Les «libérateurs» vaudois auraient noirci
le bilan de la tutelle de l'Ours, créant de toutes
pièces la «légende noire» des
maîtres bernois... On en avale son papet de
travers!
Une collaboration active et
musclée
- Bien que le concept de réhabilitation
«lui hérisse le poil», Alain Dubois
trouve sans difficulté de nombreux mérites
à Leurs Excellences de Berne. «Si l'on fait
une étude objective de cette période, il
faut commencer par constater que les Vaudois ont
été des sujets moins contestataires que bon
nombre d'Alémaniques assujettis aux familles
dirigeantes de la ville de Berne.»
- Les Vaudois sont allés bien au-delà de
la simple prise en compte de l'arrivée d'un
nouveau seigneur dans la région en lieu et place
des évêques de Lausanne ou des comtes de
Savoie. On les voit notamment prendre les armes pour
défendre Leurs Excellences lorsque les paysans de
l'Emmental se révoltent et attaquent Berne. Les
troupes vaudoises n'ont pas hésité à
malmener ces sujets en colère contre leur
maître, plutôt que de les rejoindre sur le
sentier de la révolte.
L'indépendance? Pourquoi
faire?
- Comment expliquer que les sujets des bords du
Léman n'aient pas tenté de profiter de la
révolte paysanne et de l'affaiblissement du
pouvoir bernois qui en découlait pour gagner leur
liberté? «D'abord parce que les Vaudois
n'étaient pas trop mal lotis, même s'ils
n'étaient pas libres. Ensuite parce que cette
revendication n'existait pas à l'époque.
Même si nous avons bien cherché, nous
n'avons pas retrouvé un seul texte &endash;
à part les doléances du major Davel qui ne
fut pas suivi &endash; où un Vaudois
réclame l'indépendance. Ce n'était
pas dans l'air du temps.»
- L'air du temps. Voilà justement une bise qui
agace le professeur Alain Dubois. Parce que le Pays de
Vaud sous la domination bernoise, ce n'est pas tout
à fait l'Afrique des colonies: «Comme nous
avons vécu une succession de régimes
totalitaires durant ce siècle, nous y associons
bien à tort les Bernois... On a trop souvent
jugé cette époque en fonction de
problèmes et de concepts actuels. Voyez à
ce sujet la Ligue vaudoise qui n'aime pas le centralisme
de la Berne fédérale du XXe siècle
et qui prend donc la défense de la Savoie,
régime pourtant bien plus centralisant et
bureaucratique à l'échelle de
l'époque que celui de Leurs
Excellences...»
Des Bernois admirés
à la ronde
- «En fait, les dirigeants bernois étaient
admirés par leurs contemporains en Europe.

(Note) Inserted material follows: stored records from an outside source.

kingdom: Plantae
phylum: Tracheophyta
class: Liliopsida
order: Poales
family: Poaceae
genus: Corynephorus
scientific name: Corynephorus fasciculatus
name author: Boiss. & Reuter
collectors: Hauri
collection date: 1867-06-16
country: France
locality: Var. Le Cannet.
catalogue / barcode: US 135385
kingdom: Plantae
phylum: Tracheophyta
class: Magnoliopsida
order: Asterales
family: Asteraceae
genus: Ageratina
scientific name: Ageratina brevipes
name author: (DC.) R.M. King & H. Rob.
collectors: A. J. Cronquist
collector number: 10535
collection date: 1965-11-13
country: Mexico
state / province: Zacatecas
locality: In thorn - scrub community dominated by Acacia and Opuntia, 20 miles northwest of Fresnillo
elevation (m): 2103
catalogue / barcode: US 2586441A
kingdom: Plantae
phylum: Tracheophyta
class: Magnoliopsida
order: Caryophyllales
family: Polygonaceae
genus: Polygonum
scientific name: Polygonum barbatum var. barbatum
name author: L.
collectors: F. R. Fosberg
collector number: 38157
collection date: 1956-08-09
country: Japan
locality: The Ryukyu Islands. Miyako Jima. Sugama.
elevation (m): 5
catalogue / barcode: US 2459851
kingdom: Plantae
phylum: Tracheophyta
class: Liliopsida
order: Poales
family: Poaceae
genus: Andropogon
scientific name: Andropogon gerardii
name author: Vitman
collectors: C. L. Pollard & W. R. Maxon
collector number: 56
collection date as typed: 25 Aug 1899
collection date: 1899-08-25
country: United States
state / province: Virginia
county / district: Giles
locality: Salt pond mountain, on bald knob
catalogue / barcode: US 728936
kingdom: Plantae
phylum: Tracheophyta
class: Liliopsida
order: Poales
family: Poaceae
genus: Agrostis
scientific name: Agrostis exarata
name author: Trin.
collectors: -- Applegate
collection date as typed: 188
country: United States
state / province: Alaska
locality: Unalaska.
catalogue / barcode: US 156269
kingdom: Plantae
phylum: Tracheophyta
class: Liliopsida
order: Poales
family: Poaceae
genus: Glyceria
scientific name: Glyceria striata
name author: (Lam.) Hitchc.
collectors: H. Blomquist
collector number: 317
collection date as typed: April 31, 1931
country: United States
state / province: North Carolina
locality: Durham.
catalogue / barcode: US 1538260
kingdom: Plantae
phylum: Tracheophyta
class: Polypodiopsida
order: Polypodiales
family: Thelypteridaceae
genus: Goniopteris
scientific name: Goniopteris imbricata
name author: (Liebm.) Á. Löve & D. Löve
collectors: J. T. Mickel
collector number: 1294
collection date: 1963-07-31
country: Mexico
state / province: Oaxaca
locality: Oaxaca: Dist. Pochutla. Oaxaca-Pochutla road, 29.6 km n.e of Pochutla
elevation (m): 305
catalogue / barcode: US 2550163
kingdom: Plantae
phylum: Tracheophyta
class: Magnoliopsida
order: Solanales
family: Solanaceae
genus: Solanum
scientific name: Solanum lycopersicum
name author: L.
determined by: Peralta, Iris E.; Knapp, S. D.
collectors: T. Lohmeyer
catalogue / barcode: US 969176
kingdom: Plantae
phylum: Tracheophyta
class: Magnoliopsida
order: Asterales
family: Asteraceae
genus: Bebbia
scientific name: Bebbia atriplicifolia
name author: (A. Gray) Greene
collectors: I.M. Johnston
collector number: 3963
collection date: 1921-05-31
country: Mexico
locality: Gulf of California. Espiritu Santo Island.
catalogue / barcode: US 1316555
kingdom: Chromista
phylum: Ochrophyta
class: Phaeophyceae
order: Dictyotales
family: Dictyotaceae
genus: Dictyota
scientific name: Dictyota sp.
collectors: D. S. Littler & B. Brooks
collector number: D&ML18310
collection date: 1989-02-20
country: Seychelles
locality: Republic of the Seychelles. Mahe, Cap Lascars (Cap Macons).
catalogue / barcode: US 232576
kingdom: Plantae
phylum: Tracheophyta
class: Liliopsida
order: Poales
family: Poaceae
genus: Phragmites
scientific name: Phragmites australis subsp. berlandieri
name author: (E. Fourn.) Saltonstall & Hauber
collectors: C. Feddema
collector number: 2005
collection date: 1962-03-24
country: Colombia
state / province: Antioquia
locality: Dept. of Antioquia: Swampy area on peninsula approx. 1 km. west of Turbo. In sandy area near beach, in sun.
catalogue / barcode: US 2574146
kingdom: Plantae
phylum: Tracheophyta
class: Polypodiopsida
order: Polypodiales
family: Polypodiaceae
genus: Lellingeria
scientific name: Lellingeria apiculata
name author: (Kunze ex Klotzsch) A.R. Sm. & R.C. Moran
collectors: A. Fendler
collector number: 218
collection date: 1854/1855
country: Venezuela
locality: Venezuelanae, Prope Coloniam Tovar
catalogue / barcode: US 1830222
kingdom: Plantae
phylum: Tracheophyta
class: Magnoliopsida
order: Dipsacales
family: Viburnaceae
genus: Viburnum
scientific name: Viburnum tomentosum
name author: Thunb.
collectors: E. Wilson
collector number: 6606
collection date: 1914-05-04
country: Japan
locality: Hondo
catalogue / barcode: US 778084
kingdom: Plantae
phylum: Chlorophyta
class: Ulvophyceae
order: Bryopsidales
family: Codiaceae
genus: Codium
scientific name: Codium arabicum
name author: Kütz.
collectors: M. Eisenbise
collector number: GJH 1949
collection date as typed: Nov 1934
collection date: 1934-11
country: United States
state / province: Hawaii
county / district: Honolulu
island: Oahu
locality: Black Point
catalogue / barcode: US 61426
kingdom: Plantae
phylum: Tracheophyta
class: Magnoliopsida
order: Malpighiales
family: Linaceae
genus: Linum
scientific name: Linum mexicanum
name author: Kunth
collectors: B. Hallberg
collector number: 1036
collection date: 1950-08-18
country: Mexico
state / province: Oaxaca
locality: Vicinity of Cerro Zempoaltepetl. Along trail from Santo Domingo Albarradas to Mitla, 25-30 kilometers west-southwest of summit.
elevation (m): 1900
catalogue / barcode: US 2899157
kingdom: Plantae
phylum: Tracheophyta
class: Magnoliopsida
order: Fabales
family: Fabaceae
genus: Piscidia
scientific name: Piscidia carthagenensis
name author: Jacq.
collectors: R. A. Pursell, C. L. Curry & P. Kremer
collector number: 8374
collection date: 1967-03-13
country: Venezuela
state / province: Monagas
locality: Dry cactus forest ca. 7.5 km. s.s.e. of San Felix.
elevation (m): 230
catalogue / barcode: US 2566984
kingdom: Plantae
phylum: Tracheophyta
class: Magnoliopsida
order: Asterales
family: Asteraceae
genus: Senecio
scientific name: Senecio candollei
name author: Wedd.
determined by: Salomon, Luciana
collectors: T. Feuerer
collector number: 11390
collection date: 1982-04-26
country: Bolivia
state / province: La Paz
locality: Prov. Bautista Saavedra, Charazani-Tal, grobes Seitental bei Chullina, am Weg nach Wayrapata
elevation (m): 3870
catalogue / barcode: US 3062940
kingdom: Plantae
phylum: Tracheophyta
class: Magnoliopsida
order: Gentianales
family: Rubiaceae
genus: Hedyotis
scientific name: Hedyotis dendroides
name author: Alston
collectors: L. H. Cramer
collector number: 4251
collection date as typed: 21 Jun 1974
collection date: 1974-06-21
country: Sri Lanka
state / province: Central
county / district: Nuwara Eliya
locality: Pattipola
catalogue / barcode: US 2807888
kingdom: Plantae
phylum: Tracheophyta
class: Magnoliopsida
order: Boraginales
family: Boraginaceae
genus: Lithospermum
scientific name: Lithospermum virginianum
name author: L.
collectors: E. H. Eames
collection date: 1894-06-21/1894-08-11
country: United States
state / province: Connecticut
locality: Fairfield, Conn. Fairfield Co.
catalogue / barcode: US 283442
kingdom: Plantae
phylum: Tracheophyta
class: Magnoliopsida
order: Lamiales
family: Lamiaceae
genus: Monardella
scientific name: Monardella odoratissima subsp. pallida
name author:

Le
régime de Leurs Excellences était
considéré comme supérieur à
beaucoup d'autres. Les écrits de nombreux
voyageurs en témoignent», observe le
professeur Dubois. La qualité et la
sécurité de leurs routes étaient
reconnues à des lieues à la ronde. Les
sujets vaudois bénéficiaient par ailleurs
d'un sort matériel et judiciaire tout à
fait enviable. Les impôts, comparables à
ceux qui étaient versés
précédemment à l'Eglise,
étaient relativement légers.
- Enfin, les Bernois se montraient compréhensifs
: «Leur gestion était pointilleuse, mais pas
arbitraire. Ils savaient par exemple que les
récoltes dans le Jura variaient
énormément en fonction de la
météo. Et certaines années, on les
voit avancer des grains aux paysans ruinés par la
mauvaise récolte de l'année
précédente.» Même
phénomène lors de l'affaire Davel : les
doléances exprimées par le rebelle sont
analysées et amènent plusieurs
aménagements dans la gestion du Pays de Vaud. Un
comble pour le malheureux major, finalement entendu
à Berne mais condamné à mort par ses
concitoyens!
Le progrès? Connaît
pas...
- Autre idée reçue, autre
contrevérité historique : les territoires
bernois n'étaient pas fermés au
progrès. Les «colonisateurs» bernois
n'ont pas confiné le Pays de Vaud dans la seule
agriculture. Du moins pas volontairement : «La
colonisation n'a pas empêché les gens de la
Vallée de Joux de développer de leur
initiative un grand savoir-faire dans le domaine de la
métallurgie et de l'horlogerie, analyse le
professeur Dubois. Ceci dit, il est vrai que Leurs
Excellences, des propriétaires terriens vivant de
la rente foncière et du mercenariat, ne se sont
pas montrés aussi entreprenants que les marchands
zurichois ou que les Bâlois, ces industriels
précoces. Ce manque d'esprit d'entreprise
constitue bien une faiblesse du régime bernois,
mais pas dans l'intention de nuire à ses sujets.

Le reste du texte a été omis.